GRAZIA ART|JUJUWANG The Digital Age, Ten Generations of the Red Horse

FROM GRAZIA ART / Published on 02/21/2026

Installation artist JUJUWANG’s Year of the Horse creation is a dialogue about time and generations. Her AIGC digital work Era (Ten Generations) depicts our world through an abstraction of individual experience—years are sequentially arranged, spanning from 1909 to 2026, representing the collective years of all living humanity to date. We are the generation currently inhabiting Earth, collectively forming a timeline spanning over a century.

Within this piece, JUJU merges two symbolic representations of the “horse.” All years corresponding to the Year of the Horse are highlighted in red. In traditional Chinese zodiac culture, one’s birth year is regarded as requiring special protection. This gave rise to folk customs of wearing red and tying red strings, using the positive energy of red to ward off evil and avert disasters. JUJU transforms this uniquely Eastern cultural memory into visual language, with flowing red symbols embodying her wishes for those born in the Year of the Horse to enjoy smooth progress, health, and good fortune in the new year. Elsewhere in the composition, a galloping steed pauses mid-stride, its gaze fixed upon the viewer. This lingering look carries a profound sense of space, as if the horse were reflecting upon the myriad phenomena of the human world from the flowing river of time.

Time and nature are recurring themes JUJU WANG revisits in her creations. Her works resemble not isolated atoms, but rather continuous practices imbued with the passage of time. This digital work draws inspiration from her earlier project, The Same New Days. In that endeavor, she documented her existence and the world around her on a weekly basis: each day, JUJU embroidered the date, city, and weather onto the canvas bag she used that day. At the end of each week, she added text and images to record one memorable event that occurred globally during that period.

This project has persisted for six years. While its form has evolved, the practice of hand-embroidery remains constant. For JUJU, completing an artwork is not merely about expressing an idea—it is the result of the body’s active participation. Thus, even amid the rapid advancement of AI technology, she steadfastly upholds the warmth of handmade craftsmanship. Simultaneously, JUJU actively explores new media, integrating AI into her creative system to foster dialogue and coexistence between emerging technology and her established experience.

In recent years, another more personal yet equally significant thread has quietly emerged in JUJU’s work—her experience as a mother. Her daughter’s growth has brought new perspectives, subtly shaping her understanding of imagery, time, and expression. What began as playful documentation—capturing everyday moments with a phone: small gestures, fleeting emotional shifts, raw fragments of reality—evolved. Through continuous experimentation, the child developed a fascination with short videos and began actively learning the platform’s expressive language—editing rhythms, visual transitions, and the interplay of music and emotion. When these videos were uploaded to social media, the likes and interactions from strangers became an immediate, tangible feedback mechanism.
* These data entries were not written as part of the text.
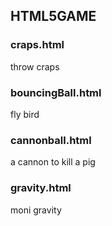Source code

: ## HTML5GAME

### craps.html 

throw craps

### bouncingBall.html

fly bird

### cannonball.html

a cannon to kill a pig

### gravity.html

moni gravity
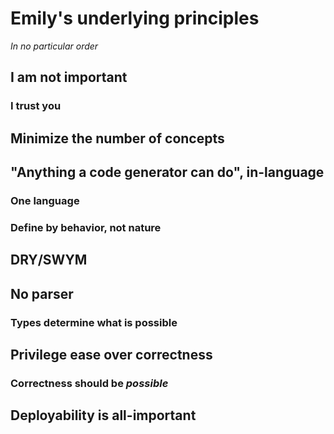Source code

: # Emily's underlying principles

*In no particular order*

## I am not important

### I trust you

## Minimize the number of concepts

## "Anything a code generator can do", in-language

### One language

### Define by behavior, not nature

## DRY/SWYM

## No parser

### Types determine what is possible

## Privilege ease over correctness

### Correctness should be *possible*

## Deployability is all-important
For the first time, she realized that images could be “seen” and responded to. Traffic was no longer just abstract data but a genuine way to engage with the contemporary visual landscape.

For JUJU, her child’s daily short videos became another window into contemporary visual culture. They eschewed grand narratives yet precisely captured the operational logic of today’s visual culture: lightness, speed, and emotion preceding meaning.

Through her daughter’s practice, JUJU gained a more contemporary perspective to reinterpret how images are produced and disseminated in daily life, and how they generate influence within fragmented temporal structures. As a mother gains fresh perspectives and insights from her child’s growth, time ceases to be merely a linear flow and instead forms a cycle of feedback and nourishment. This experience deepens JUJU’s conviction: time is not only about the future’s trajectory but also about clarifying everything we experience in the present.

As the Year of the Horse approaches, the work Era (Ten Generations) serves as a gentle yet resolute reminder: in an era galloping forward, understanding, reflection, and mutual recognition remain equally vital.